Resource Spawner Overhaul - Significantly improves the game's resource spawning algorithm. Generally your starting area will have smaller but more dense fields of ore, but you'll have to travel quite a bit to find the next ones. I hope you like trains.
Related: radarplus for rso - Improves the radar to work better with the larger distances required by using Resource Spawner Overhaul.
Auto Deconstruct - Automatically marks miners that have no more materials to mine for deconstruction so you can see which ones are depleted, and if you have construction bots in range they will deconstruct it.
Long Reach - Lets you interact anywhere you can see on the screen without having to move close to it. Drastically cuts down on the amount of running you have to do. Might feel a little bit cheaty though.
Squeak Through - Makes the collision box of many items smaller so you can move between them even if they're built side by side. Makes things like pipes and fields of miners/assemblers much easier to walk through.
Vehicle Snap - Makes the car and tank snap to the closest 22,5° angle while you drive forward and aren't actively turning. Makes driving long distances, especially along paved roads, much easier.

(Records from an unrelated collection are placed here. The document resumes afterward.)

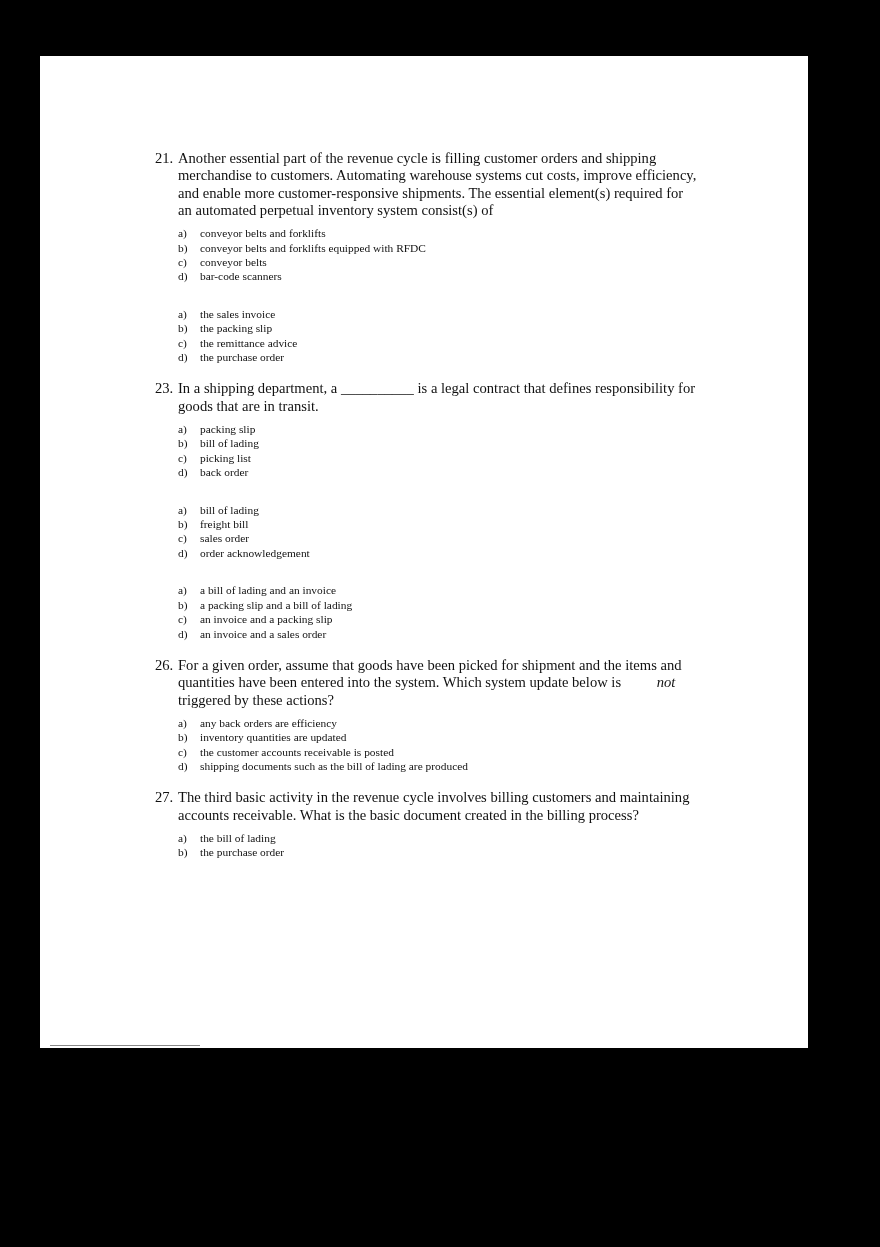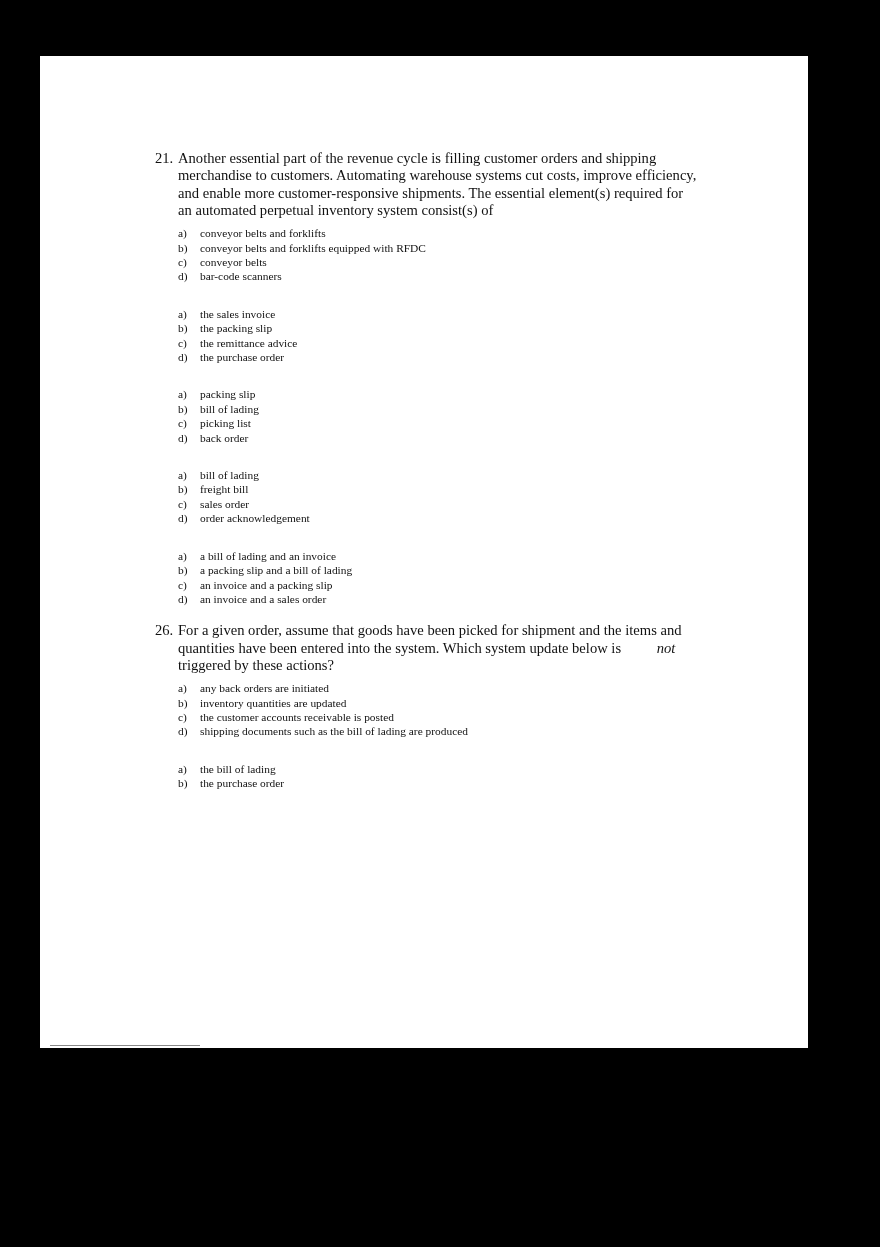--- a/index.html
+++ b/index.html
@@ -133,6 +133,10 @@
     <div class="gap"></div>
 
     <div class="question">
+      <div class="q-head">
+        <span class="q-num">23.</span>
+        <span class="q-text">In a shipping department, a __________ is a legal contract that defines responsibility for goods that are in transit.</span>
+      </div>
       <ul class="options">
         <li class="option">
             <span class="opt-letter">a)</span>

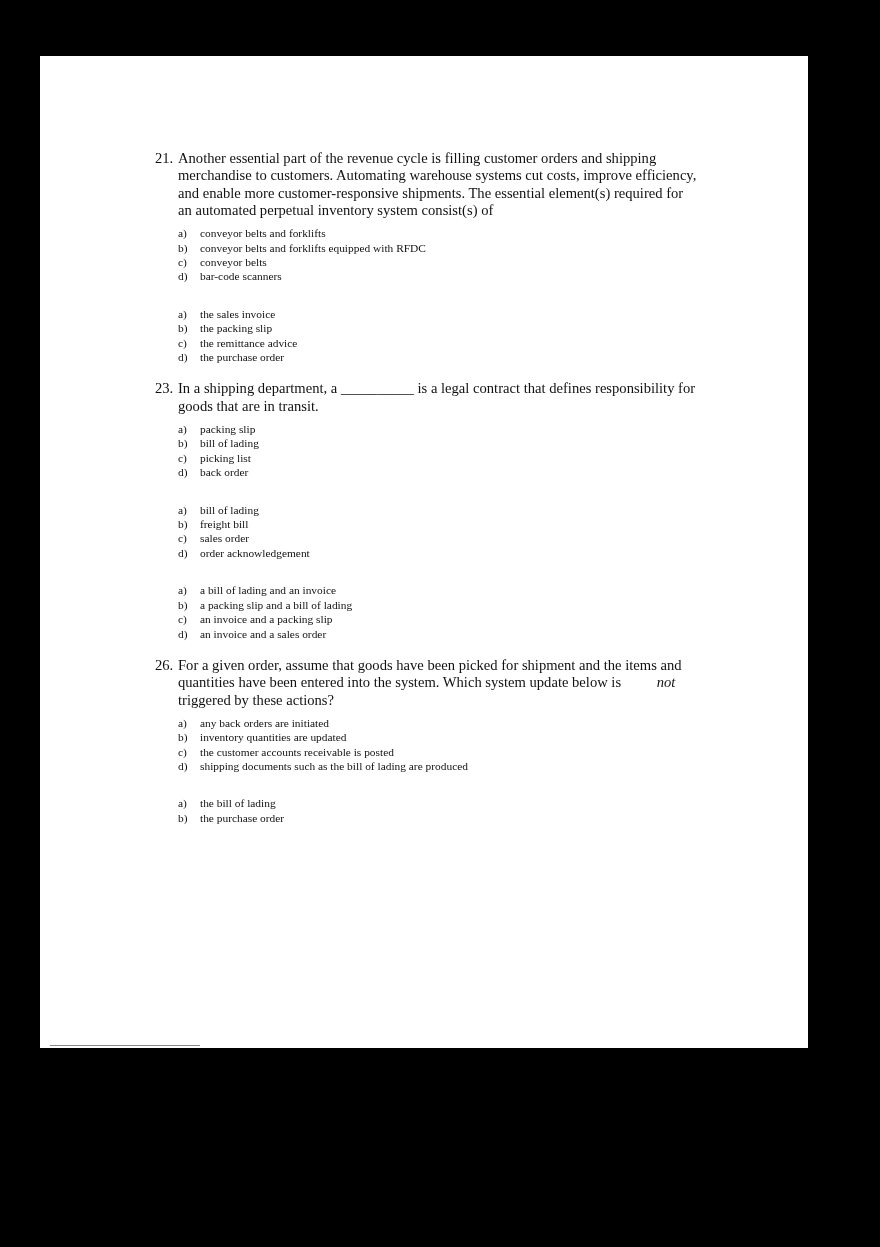--- a/index.html
+++ b/index.html
@@ -210,7 +210,7 @@
       <ul class="options">
         <li class="option">
             <span class="opt-letter">a)</span>
-            <span class="opt-text">any back orders are initiated</span>
+            <span class="opt-text">any back orders are efficiency</span>
           </li>
         <li class="option">
             <span class="opt-letter">b)</span>

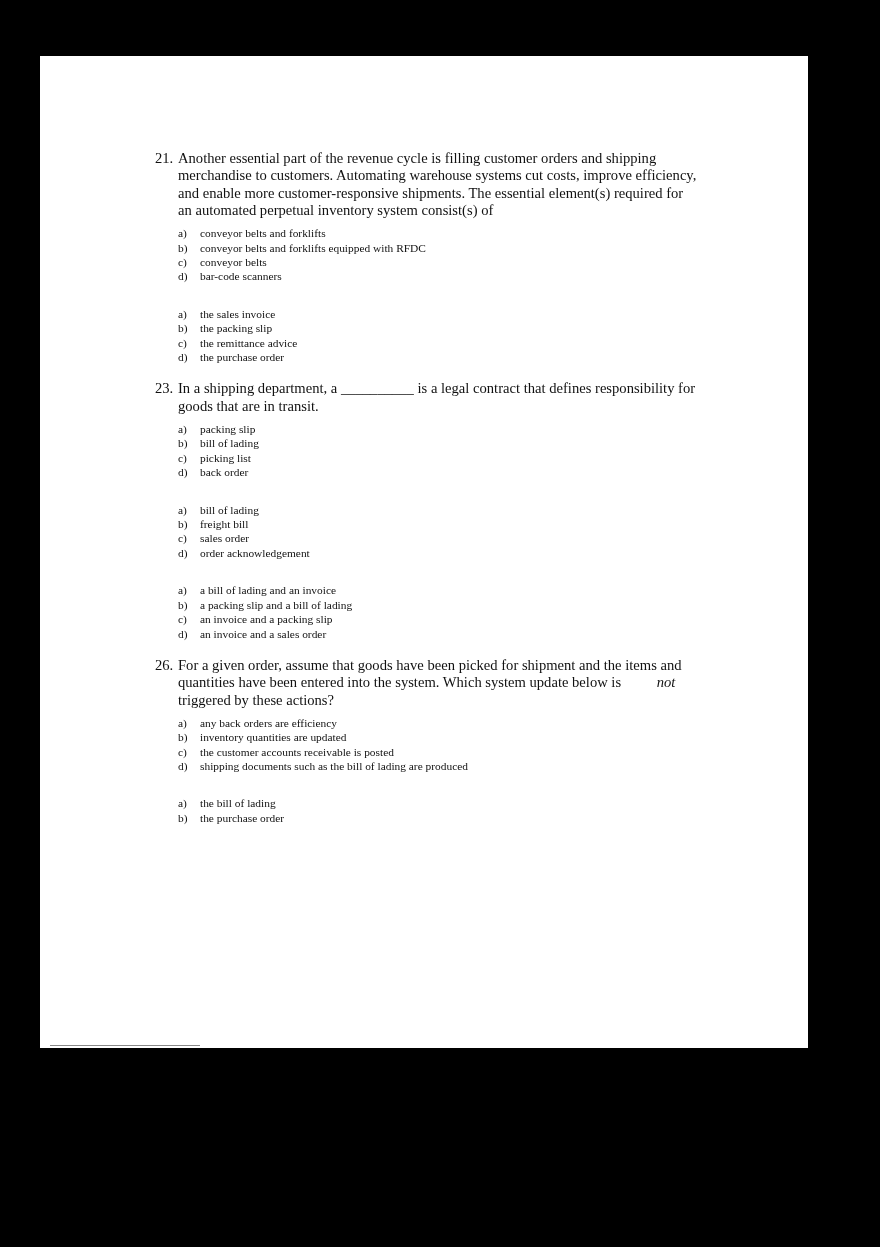--- a/index.html
+++ b/index.html
@@ -229,6 +229,10 @@
     <div class="gap"></div>
 
     <div class="question">
+      <div class="q-head">
+        <span class="q-num">27.</span>
+        <span class="q-text">The third basic activity in the revenue cycle involves billing customers and maintaining accounts receivable.  What is the basic document created in the billing process?</span>
+      </div>
       <ul class="options">
         <li class="option">
             <span class="opt-letter">a)</span>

Rampant - Improves the biter AI and makes it more interesting. They won't just throw themselves blindly into your wall of turrets any more, but pull back and try to find other routes and exploit vulnerabilities in your defense.

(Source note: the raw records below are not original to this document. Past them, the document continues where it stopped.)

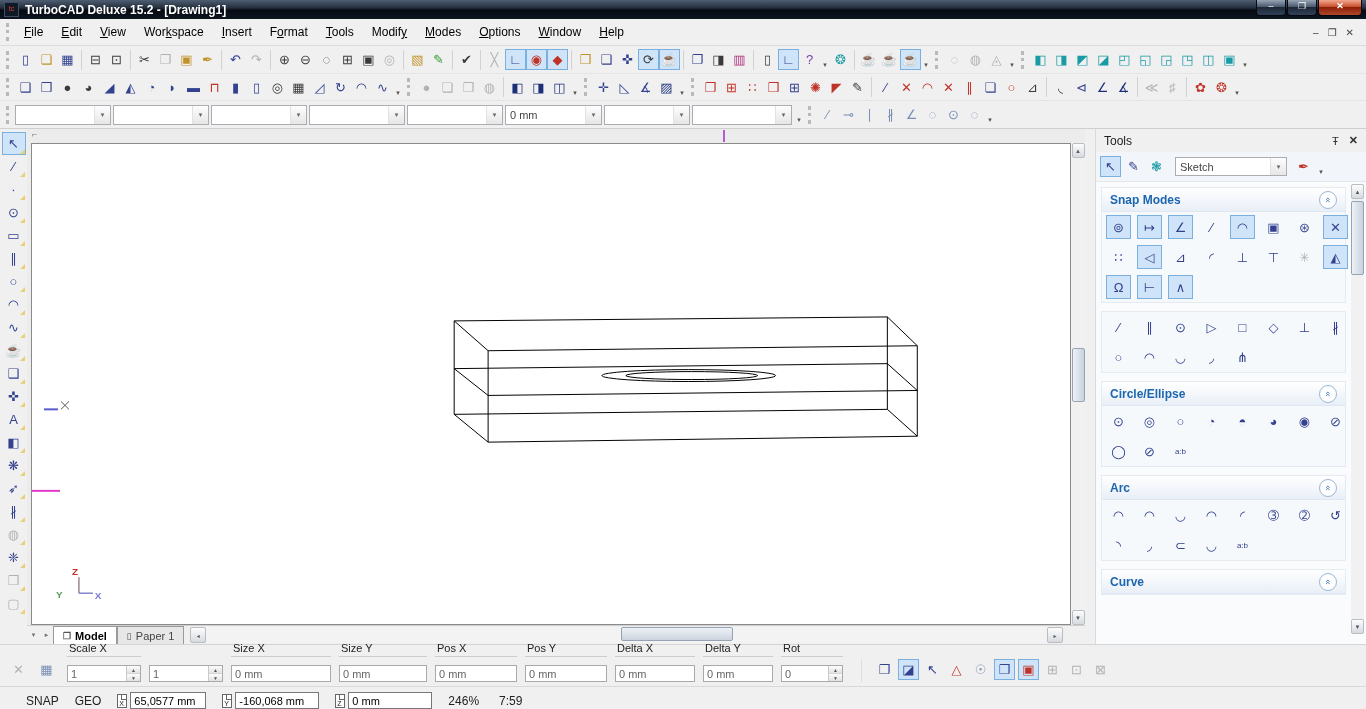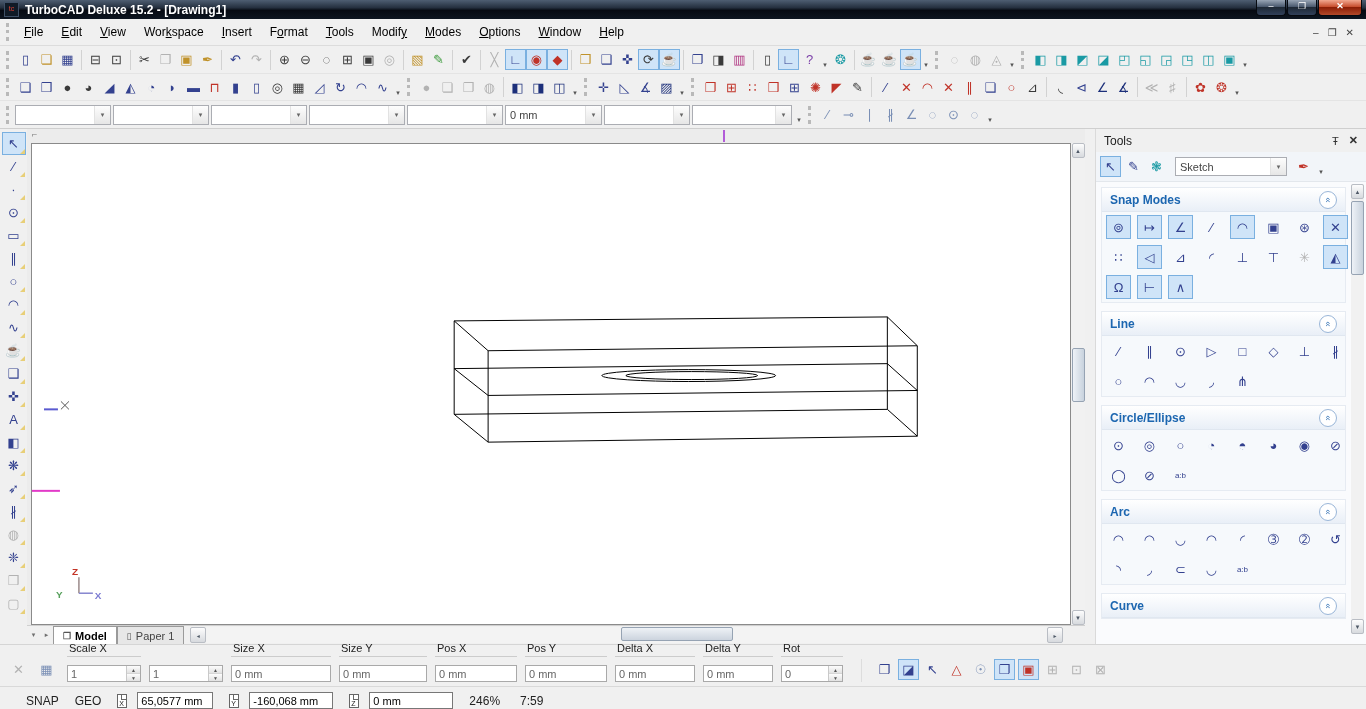--- a/index.html
+++ b/index.html
@@ -482,10 +482,6 @@
               </div>
             </div>
             <div class="sect">
-              <div class="shead">
-                <span class="lbl">Line</span>
-                <div class="collapse">«</div>
-              </div>
               <div class="srow">
                 <div class="si">∕</div>
                 <div class="si">∥</div>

Honk - A must have. Makes trains honk when stopping and starting. :toot:

Content mods. I'm not (yet) a fan of the crazy complex mods like AngelBobs, so these are mostly just cool stuff or QoL content:

Afraid of the Dark - Gives the player an always on flashlight and adds some more items to deal with the night, most importantly a much better floodlight.

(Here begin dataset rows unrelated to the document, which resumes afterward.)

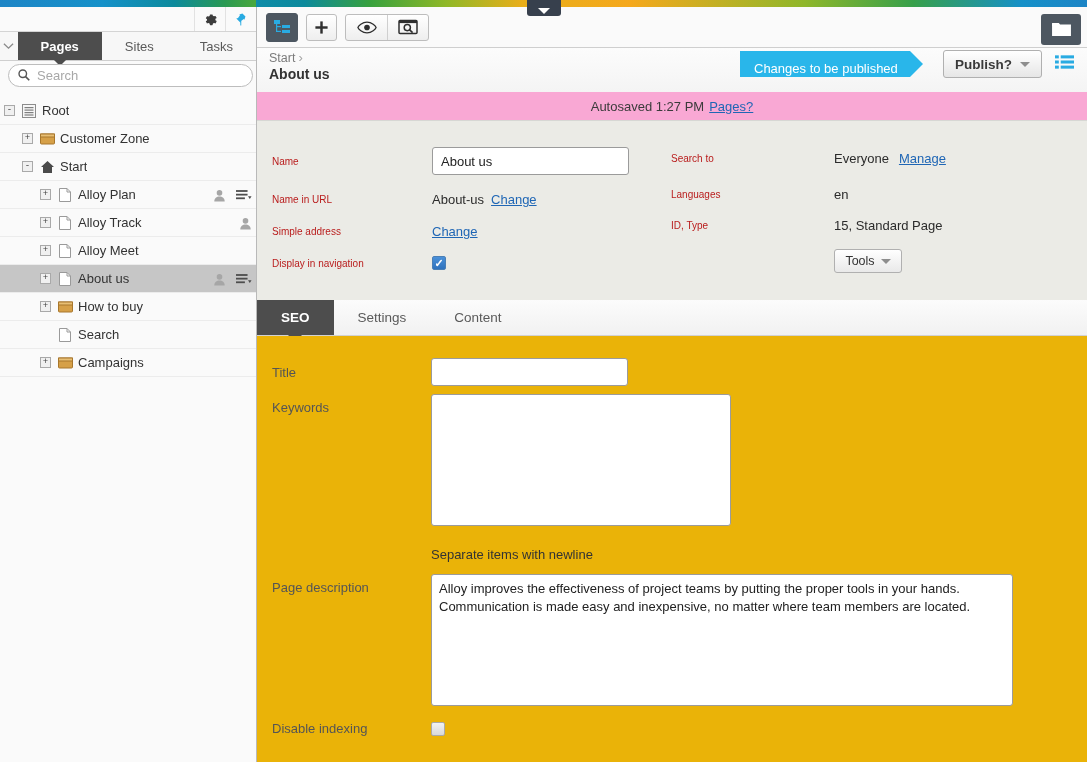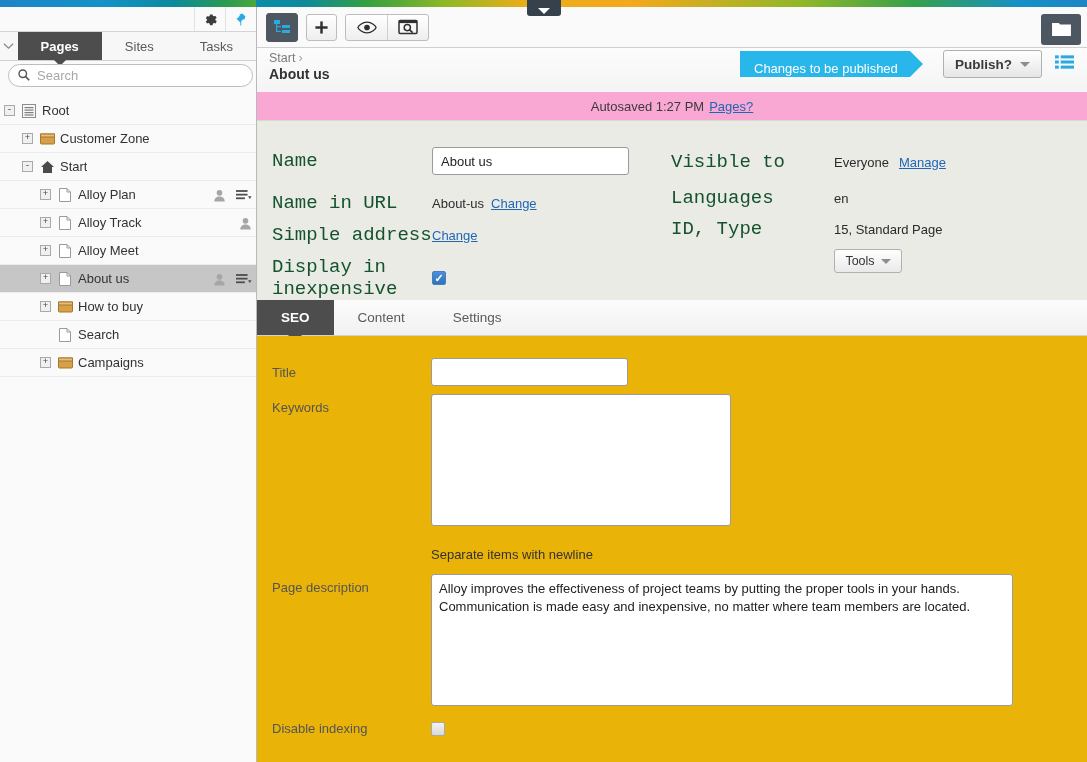--- a/index.html
+++ b/index.html
@@ -202,7 +202,7 @@
     background: #ebebe6;
   }
   .mrow { position: absolute; display: flex; align-items: center; }
-  .mlabel { color: #14532d; font-size: 19px; font-family: Liberation Mono, monospace; }
+  .mlabel { color: #b91c1c; font-size: 10px; }
   .mvalue { color: #2b2b2b; font-size: 13px; }
   .mlink { color: #1f66b5; text-decoration: underline; cursor: pointer; font-size: 13px; }
   .text-input {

Electric Furnaces - What it says on the tin. Adds electric stone and steel furnaces, and two upgraded electric furnaces. Running electric furnaces is less efficient than feeding them coal, but makes the logistics much easier especially if your main coal deposit is off in the rear end end of nowhere.
Warehousing - Adds basically giant 3x3 and 6x6 chests with proportional storage capacity. Great for loading and unloading trains or just as massive buffers.
Vanilla Loaders - A loader is an alternative to an inserter that feeds items in/out of a machine or container. Goes well together with Warehousing. It will provide a fully compressed belt from a container. There are several loader mods, but I like this one because it looks the most stock-like. They're also 2x1 which is a slight drawback to offset how good they are.
Nanobots - Gives access to early, consumable construction bots. Not as good as the later personal roboport, but a huge boost to your early game productivity.

Thanks for this! I will take a look.

Does anyone have any advice about AngelBob's? More specifically thoughts around whether the increased complexity is fun or tedious and if there are parts I should avoid? It seems like there are a lot of mod pieces and some are better than others but it is hard to find good info.